• _Requirement_
Look below. Copy each line that has "plateforme" in it.

• _Recorded data_

::::::::::

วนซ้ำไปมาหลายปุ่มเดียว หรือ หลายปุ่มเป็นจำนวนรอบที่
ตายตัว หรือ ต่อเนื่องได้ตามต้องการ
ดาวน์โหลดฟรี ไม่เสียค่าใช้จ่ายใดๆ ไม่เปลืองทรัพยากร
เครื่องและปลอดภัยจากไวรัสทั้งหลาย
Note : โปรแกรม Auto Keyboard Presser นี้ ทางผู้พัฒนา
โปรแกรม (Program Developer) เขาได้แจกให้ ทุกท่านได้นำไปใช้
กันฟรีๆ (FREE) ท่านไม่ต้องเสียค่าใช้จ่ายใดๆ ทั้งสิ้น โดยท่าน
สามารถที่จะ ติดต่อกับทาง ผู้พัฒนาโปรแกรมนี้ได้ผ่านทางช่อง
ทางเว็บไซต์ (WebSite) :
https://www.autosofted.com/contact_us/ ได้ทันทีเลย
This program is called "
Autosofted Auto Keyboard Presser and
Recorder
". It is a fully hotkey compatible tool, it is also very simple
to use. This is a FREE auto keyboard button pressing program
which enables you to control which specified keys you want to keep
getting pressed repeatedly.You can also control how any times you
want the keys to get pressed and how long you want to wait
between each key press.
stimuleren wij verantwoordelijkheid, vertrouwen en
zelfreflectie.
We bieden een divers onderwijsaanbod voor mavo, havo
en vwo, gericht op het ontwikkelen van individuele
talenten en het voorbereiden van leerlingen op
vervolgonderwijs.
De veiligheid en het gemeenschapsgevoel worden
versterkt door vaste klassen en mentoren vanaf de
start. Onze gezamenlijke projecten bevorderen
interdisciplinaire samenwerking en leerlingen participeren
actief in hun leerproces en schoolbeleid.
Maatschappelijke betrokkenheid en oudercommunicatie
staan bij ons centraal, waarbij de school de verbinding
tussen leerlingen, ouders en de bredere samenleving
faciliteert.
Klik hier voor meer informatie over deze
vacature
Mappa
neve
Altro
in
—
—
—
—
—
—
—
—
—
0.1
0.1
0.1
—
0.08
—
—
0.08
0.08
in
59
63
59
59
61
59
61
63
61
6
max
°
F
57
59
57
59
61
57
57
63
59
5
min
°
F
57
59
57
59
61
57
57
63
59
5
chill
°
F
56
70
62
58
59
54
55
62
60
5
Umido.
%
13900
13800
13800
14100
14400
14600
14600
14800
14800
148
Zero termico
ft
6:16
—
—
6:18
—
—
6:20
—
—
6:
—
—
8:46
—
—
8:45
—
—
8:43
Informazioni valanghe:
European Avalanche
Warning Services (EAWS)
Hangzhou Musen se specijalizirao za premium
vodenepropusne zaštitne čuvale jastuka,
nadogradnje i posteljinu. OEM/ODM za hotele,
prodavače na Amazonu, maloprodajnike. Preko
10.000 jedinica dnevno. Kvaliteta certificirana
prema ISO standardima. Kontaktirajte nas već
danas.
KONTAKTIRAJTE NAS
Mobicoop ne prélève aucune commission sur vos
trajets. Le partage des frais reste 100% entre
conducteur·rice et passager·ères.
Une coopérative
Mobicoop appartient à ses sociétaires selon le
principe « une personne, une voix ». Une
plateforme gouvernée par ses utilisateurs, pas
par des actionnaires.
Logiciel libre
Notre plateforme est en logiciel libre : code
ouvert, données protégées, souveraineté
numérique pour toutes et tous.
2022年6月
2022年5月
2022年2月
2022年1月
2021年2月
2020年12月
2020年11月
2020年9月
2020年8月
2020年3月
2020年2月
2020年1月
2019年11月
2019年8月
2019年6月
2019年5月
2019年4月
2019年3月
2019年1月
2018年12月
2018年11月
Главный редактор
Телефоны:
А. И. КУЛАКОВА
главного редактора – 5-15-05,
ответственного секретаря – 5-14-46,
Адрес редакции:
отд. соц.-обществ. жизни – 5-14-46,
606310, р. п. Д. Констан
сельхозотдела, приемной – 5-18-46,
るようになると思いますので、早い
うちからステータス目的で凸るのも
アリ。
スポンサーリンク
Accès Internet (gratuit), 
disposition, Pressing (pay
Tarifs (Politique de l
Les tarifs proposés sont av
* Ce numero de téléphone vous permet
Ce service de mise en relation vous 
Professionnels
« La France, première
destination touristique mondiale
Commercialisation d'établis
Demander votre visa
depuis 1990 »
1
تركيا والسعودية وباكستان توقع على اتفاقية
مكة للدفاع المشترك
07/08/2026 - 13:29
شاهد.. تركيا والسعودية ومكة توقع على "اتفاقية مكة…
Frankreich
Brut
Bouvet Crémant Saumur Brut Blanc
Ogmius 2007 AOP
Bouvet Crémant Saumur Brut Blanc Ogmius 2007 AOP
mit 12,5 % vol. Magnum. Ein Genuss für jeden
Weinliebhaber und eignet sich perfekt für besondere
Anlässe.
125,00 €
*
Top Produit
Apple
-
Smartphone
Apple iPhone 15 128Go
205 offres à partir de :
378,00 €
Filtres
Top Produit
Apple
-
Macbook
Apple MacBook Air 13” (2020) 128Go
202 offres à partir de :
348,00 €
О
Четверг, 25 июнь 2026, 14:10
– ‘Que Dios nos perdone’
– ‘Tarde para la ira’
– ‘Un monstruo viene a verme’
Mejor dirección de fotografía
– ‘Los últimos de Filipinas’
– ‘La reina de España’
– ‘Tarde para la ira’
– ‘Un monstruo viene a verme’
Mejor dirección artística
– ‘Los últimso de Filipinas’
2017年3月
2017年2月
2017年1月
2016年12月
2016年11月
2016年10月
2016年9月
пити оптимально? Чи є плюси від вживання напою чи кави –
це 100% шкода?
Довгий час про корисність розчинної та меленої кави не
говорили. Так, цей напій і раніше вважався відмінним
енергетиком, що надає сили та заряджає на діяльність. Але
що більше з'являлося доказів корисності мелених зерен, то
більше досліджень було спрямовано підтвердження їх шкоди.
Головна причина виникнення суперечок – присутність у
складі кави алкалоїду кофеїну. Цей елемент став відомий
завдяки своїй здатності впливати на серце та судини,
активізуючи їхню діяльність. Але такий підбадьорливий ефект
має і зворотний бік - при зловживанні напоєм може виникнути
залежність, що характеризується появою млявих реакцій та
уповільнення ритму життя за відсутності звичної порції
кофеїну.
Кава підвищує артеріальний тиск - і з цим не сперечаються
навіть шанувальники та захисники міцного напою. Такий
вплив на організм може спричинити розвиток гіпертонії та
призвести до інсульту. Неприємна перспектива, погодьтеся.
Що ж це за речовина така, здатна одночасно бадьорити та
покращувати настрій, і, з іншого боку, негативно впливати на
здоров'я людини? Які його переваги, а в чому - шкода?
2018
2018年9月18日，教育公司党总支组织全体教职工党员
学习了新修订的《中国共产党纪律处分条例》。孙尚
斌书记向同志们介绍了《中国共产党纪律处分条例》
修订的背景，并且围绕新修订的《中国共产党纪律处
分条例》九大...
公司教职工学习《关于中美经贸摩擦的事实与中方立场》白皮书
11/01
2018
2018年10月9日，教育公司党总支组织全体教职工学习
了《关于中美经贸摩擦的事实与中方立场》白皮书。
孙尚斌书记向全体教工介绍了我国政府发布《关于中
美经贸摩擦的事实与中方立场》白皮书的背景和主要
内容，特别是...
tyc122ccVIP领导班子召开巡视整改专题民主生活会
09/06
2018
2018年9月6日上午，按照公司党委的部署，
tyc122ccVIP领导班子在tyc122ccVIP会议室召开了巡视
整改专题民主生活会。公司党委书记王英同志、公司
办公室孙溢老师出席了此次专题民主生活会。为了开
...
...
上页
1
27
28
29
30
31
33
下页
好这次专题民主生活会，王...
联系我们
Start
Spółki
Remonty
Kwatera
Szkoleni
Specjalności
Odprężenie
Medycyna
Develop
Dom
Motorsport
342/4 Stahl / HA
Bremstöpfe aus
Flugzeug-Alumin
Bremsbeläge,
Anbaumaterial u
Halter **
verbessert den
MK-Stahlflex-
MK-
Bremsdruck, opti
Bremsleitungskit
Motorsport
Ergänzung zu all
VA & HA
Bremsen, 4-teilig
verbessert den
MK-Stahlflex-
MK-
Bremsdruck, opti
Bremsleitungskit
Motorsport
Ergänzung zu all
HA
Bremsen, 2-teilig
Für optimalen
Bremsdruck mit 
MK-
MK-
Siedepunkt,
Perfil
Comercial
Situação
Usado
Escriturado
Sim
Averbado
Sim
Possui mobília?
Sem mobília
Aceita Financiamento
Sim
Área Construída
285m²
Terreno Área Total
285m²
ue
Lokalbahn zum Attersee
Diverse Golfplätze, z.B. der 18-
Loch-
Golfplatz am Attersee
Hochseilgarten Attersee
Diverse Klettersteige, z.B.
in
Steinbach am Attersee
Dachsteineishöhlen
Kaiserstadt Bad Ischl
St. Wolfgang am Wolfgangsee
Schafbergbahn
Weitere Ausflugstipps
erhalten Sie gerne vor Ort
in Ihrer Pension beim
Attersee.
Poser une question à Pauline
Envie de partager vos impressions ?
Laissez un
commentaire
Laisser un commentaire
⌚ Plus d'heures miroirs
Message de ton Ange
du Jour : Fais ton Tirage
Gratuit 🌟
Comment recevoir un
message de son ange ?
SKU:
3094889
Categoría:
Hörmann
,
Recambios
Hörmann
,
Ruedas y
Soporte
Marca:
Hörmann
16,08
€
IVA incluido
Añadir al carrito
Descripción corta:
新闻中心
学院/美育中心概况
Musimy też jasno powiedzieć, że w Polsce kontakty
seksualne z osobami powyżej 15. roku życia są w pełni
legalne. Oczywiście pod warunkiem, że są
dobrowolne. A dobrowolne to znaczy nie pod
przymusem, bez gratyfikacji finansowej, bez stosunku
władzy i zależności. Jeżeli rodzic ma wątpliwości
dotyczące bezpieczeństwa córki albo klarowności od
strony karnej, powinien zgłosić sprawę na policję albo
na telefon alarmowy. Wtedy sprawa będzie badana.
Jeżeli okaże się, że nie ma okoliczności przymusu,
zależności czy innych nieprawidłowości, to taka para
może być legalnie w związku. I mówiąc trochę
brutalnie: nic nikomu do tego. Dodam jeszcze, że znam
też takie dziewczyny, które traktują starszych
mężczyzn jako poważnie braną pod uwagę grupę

::::::::::

• _Exercise answer_
plateforme gouvernée par ses utilisateurs, pas
Notre plateforme est en logiciel libre : code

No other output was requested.